- **Your task**
Every line of the material that follows must be printed again exactly.

- **Supplied records**
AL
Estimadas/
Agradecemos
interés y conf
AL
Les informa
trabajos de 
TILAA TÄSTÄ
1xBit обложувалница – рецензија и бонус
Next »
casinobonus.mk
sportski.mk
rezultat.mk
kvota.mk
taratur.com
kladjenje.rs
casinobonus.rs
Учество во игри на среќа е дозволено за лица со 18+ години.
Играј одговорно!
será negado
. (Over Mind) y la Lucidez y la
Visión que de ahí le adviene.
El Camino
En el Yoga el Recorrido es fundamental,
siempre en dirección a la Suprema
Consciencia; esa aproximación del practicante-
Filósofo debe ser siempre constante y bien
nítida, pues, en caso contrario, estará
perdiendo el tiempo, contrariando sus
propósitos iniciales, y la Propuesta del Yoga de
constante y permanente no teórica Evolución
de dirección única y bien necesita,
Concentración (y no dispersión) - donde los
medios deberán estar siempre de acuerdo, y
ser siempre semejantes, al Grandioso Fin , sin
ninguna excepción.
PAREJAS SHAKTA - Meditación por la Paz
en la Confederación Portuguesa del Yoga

- **Answer box**
AL
Estimadas/
Agradecemos
interés y conf
AL
Les informa
trabajos de 
TILAA TÄSTÄ
1xBit обложувалница – рецензија и бонус
Next »
casinobonus.mk
sportski.mk
rezultat.mk
kvota.mk
taratur.com
kladjenje.rs
casinobonus.rs
Учество во игри на среќа е дозволено за лица со 18+ години.
Играј одговорно!
será negado
. (Over Mind) y la Lucidez y la
Visión que de ahí le adviene.
El Camino
En el Yoga el Recorrido es fundamental,
siempre en dirección a la Suprema
Consciencia; esa aproximación del practicante-
Filósofo debe ser siempre constante y bien
nítida, pues, en caso contrario, estará
perdiendo el tiempo, contrariando sus
propósitos iniciales, y la Propuesta del Yoga de
constante y permanente no teórica Evolución
de dirección única y bien necesita,
Concentración (y no dispersión) - donde los
medios deberán estar siempre de acuerdo, y
ser siempre semejantes, al Grandioso Fin , sin
ninguna excepción.
PAREJAS SHAKTA - Meditación por la Paz
en la Confederación Portuguesa del Yoga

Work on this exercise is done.